**TEXTO DO DOCUMENTO**:
▼▼▼

Após reuniões com os autores do artigo e a Nasa, e discussões com o Comitê de Ética em Publicações sobre suas diretrizes de retratação, os editores da Science decidiram nas últimas semanas seguir adiante com a retratação.
Thorp disse que, no passado, artigos científicos eram tipicamente retratados em circunstâncias envolvendo fraude ou má conduta na pesquisa. Mas ele disse que os padrões atuais deixam espaço para que uma revista retrate um estudo com base em erro dos pesquisadores, o que a Science diz ter feito em dez casos desde 2019.
"Se os editores determinarem que os experimentos relatados em um artigo não sustentam suas principais conclusões, mesmo que não tenha ocorrido fraude ou manipulação, uma retratação é considerada apropriada", disse a revista em seu aviso de retratação.
Como justificativa para a retratação, a declaração da Science cita as objeções técnicas publicadas junto com o artigo e as replicações mal sucedidas dos resultados em 2012.
Wolfe-Simon afirmou que ela e seus colegas responderam às objeções técnicas na época. Ela e outro coautor, Ariel Anbar, professor da Escola de Exploração da Terra e do Espaço da Universidade Estadual do Arizona, criticaram as condições dos experimentos de replicação.

▲▲▲

**INFORMAÇÕES FORNECIDAS**:
▼▼▼

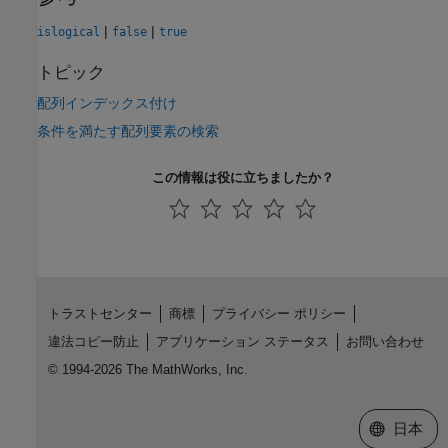
|
|
islogical
false
true
トピック
配列インデックス付け
条件を満たす配列要素の検索
この情報は役に立ちましたか？
トラストセンター
商標
プライバシー ポリシー
違法コピー防止
アプリケーション ステータス
お問い合わせ
© 1994-2026 The MathWorks, Inc.
Web サイ
日本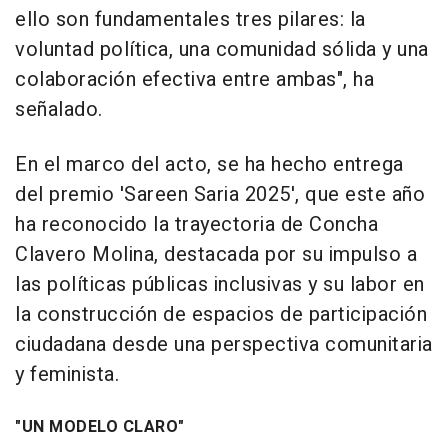
ello son fundamentales tres pilares: la
voluntad política, una comunidad sólida y una
colaboración efectiva entre ambas", ha
señalado.
En el marco del acto, se ha hecho entrega
del premio 'Sareen Saria 2025', que este año
ha reconocido la trayectoria de Concha
Clavero Molina, destacada por su impulso a
las políticas públicas inclusivas y su labor en
la construcción de espacios de participación
ciudadana desde una perspectiva comunitaria
y feminista.
"UN MODELO CLARO"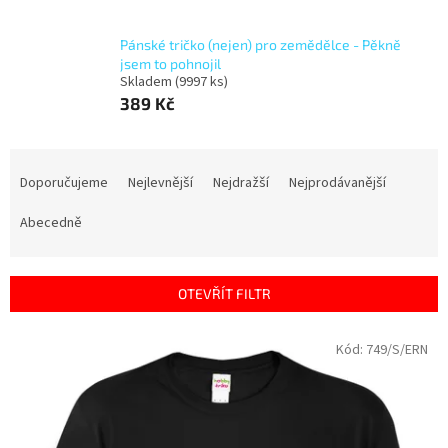
Pánské tričko (nejen) pro zemědělce - Pěkně
jsem to pohnojil
Skladem
(9997 ks)
389 Kč
Ř
a
Doporučujeme
Nejlevnější
Nejdražší
Nejprodávanější
z
e
Abecedně
n
í
p
OTEVŘÍT FILTR
r
o
V
Kód:
749/S/ERN
d
ý
u
p
k
i
t
s
ů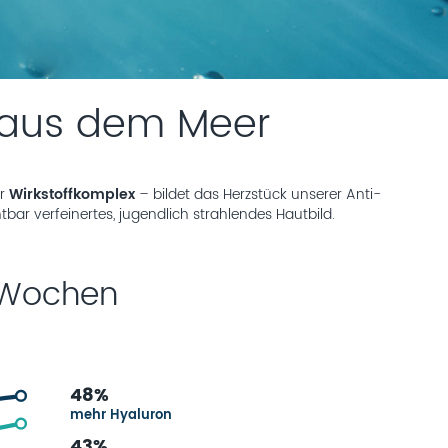
 aus dem Meer
er
Wirkstoffkomplex
– bildet das Herzstück unserer Anti-
tbar verfeinertes, jugendlich strahlendes Hautbild.
4 Wochen
48%
mehr Hyaluron
43%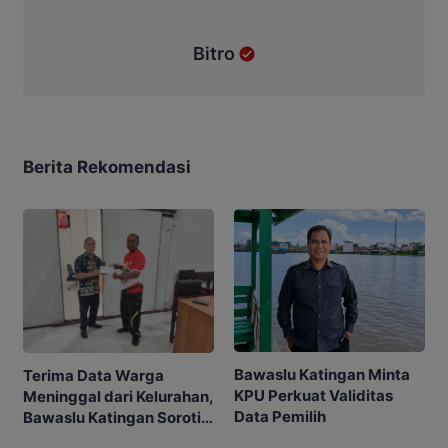
Bitro
Berita Rekomendasi
Bawaslu Katingan Minta
Terima Data Warga
KPU Perkuat Validitas
Meninggal dari Kelurahan,
Data Pemilih
Bawaslu Katingan Soroti
Akurasi Pemilih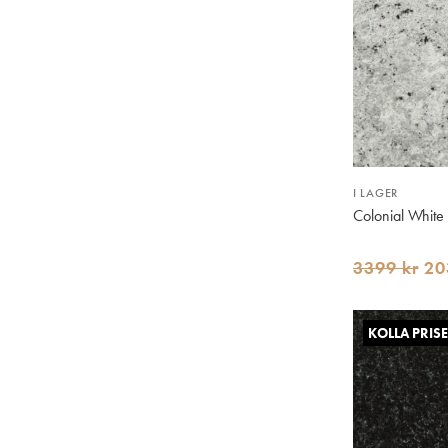
I LAGER
Colonial White
3399 kr
20
KOLLA PRISE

▲▲▲

**AÇÃO NECESSÁRIA 1**: Pode reescrever de forma mais breve o parágrafo do texto sobre a retratação que começa com "Thorp disse que, no passado", mantendo os fatos principais?
**AÇÃO NECESSÁRIA 2**: Pode dar sequência ao texto sobre a retratação, escrevendo o trecho seguinte a partir da última frase?
O material é independente do texto sobre a retratação.

**RESPOSTA FINAL 1**: Segundo Thorp, antes as retratações costumavam envolver fraude ou má conduta na pesquisa. Os padrões atuais, porém, permitem que uma revista retrate um estudo por erro dos pesquisadores, o que a Science diz ter feito em dez casos desde 2019.

**RESPOSTA FINAL 2**:
Um post separado no blog dos editores da Science também afirma que o experimento original poderia ter deixado as amostras contaminadas com arsênio. "Diante das evidências de que os resultados foram baseados em contaminação, a Science acredita que a conclusão principal do artigo é baseada em dados falhos", diz o post do blog.
Anbar e Wolfe-Simon se opõem ao destaque dessa afirmação no post do blog, mas não na retratação oficial. Eles dizem que também responderam a essa alegação no passado e apontaram para outras linhas de evidência que não dependem dos dados supostamente contaminados. Segundo Thorp, o nível de detalhamento no aviso de retratação é padrão.
Anbar, no entanto, observou sua concordância com uma das conclusões da Science. "Eles foram muito claros de que não houve má conduta."